Rounding out the peculiar set of characters are Conrad’s best friend Dev (Joe Paulik), a goth apathetic Mash (Joey Parsons), and Emma’s doctor brother Eugene (Dan Daily), and needless to say so, if you know The Seagull, you know very well what will happen to each of them. Under Davis McCallum’s witty direction, Stupid F**king Bird becomes the rare show that feels as if it just manifested onstage after someone conjured it, every scene so raw and free of self-consciousness, that it almost feels improvised.

But existential chaos of this magnitude can only be portrayed onstage by a company in complete control of their craft, and the way in which the actors and brilliant crew behind Stupid F**king Bird play with the form is astonishing. Maintaining the soul of Chekhov’s piercing play, there are references to Hamlet, Dickens, Brecht, Pina Bausch and at one point, several characters take on the role of a Greek chorus, making the play encompass the entire history of theatre, while challenging its artifice. There are constant fourth wall breaks in which characters address the audience directly - sometimes the audience participates - which often provides the play with a bigger heart than it thinks it has, after all by “listening” to the audience, they are allowing them to be part of the creation process, in ways Conrad feels he never will have.

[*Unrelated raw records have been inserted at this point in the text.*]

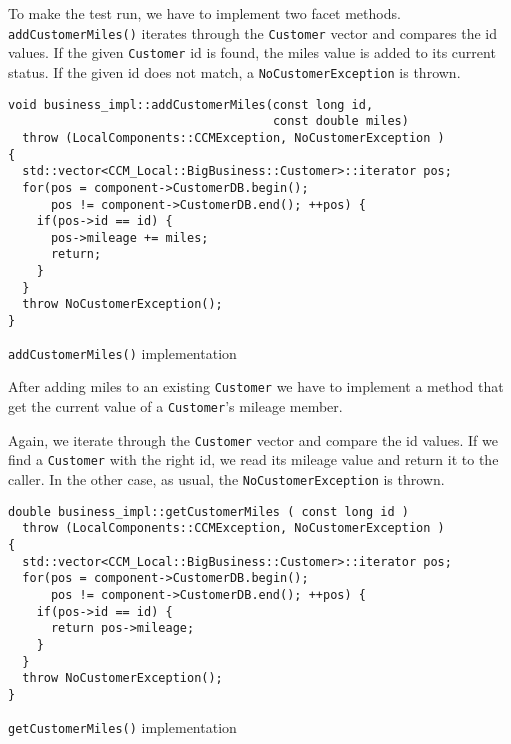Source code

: To make the test run, we have to implement two facet methods.
{\tt addCustomerMiles()} iterates through the {\tt Customer} vector
and compares the id values.
If the given {\tt Customer} id is found, the miles value is added to
its current status.
If the given id does not match, a {\tt NoCustomerException} is thrown.
\begin{Example}
\begin{minifbox}
\begin{small}
\begin{verbatim}
void business_impl::addCustomerMiles(const long id, 
                                     const double miles)
  throw (LocalComponents::CCMException, NoCustomerException )
{
  std::vector<CCM_Local::BigBusiness::Customer>::iterator pos;
  for(pos = component->CustomerDB.begin(); 
      pos != component->CustomerDB.end(); ++pos) {
    if(pos->id == id) {
      pos->mileage += miles;
      return;
    }
  }
  throw NoCustomerException();    
}
\end{verbatim}
\end{small}
\end{minifbox}
\caption{{\tt addCustomerMiles()} implementation}
\label{example:}
\end{Example}

After adding miles to an existing {\tt Customer} we have to implement a method
that get the current value of a {\tt Customer}'s mileage member.

Again, we iterate through the {\tt Customer} vector and compare the id values.
If we find a {\tt Customer} with the right id, we read its mileage value and
return it to the caller.
In the other case, as usual, the {\tt NoCustomerException} is thrown.

\begin{Example}
\begin{minifbox}
\begin{small}
\begin{verbatim}
double business_impl::getCustomerMiles ( const long id )
  throw (LocalComponents::CCMException, NoCustomerException )
{
  std::vector<CCM_Local::BigBusiness::Customer>::iterator pos;
  for(pos = component->CustomerDB.begin(); 
      pos != component->CustomerDB.end(); ++pos) {
    if(pos->id == id) {
      return pos->mileage;
    }
  }
  throw NoCustomerException(); 
}
\end{verbatim}
\end{small}
\end{minifbox}
\caption{{\tt getCustomerMiles()} implementation}
\label{example:}
\end{Example}


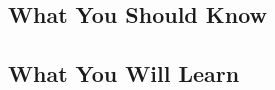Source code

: \subsection{What You Should Know}

\begin{frame}{\myframetitle{}}
	\begin{fancycolumns}
	\nextcolumn
%
	\end{fancycolumns}
\end{frame}

\subsection{What You Will Learn}

\begin{frame}{\myframetitle{}}
	\lectureseriesoverview[1]
\end{frame}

The ensemble is outstanding, with Sears infusing Conrad with angst the likes of which would make James Dean feel “chill”, Daily stealing scene after scene with a heartwarming wisdom, and Amato turning her Emma into an Arkadina for the ages, a self-created monster who can’t help but display her humanity, even despite her strongest will (the “bandage scene” in particular is revelatory). There is so much of value in Stupid F**king Bird, that perhaps a single visit to The Pearl Theatre might be insufficient to take in all of its richness. For a show to be so generous in its sharing of intellectual ponderings, while providing undeniable entertainment is truly a strange, beautiful thing to behold.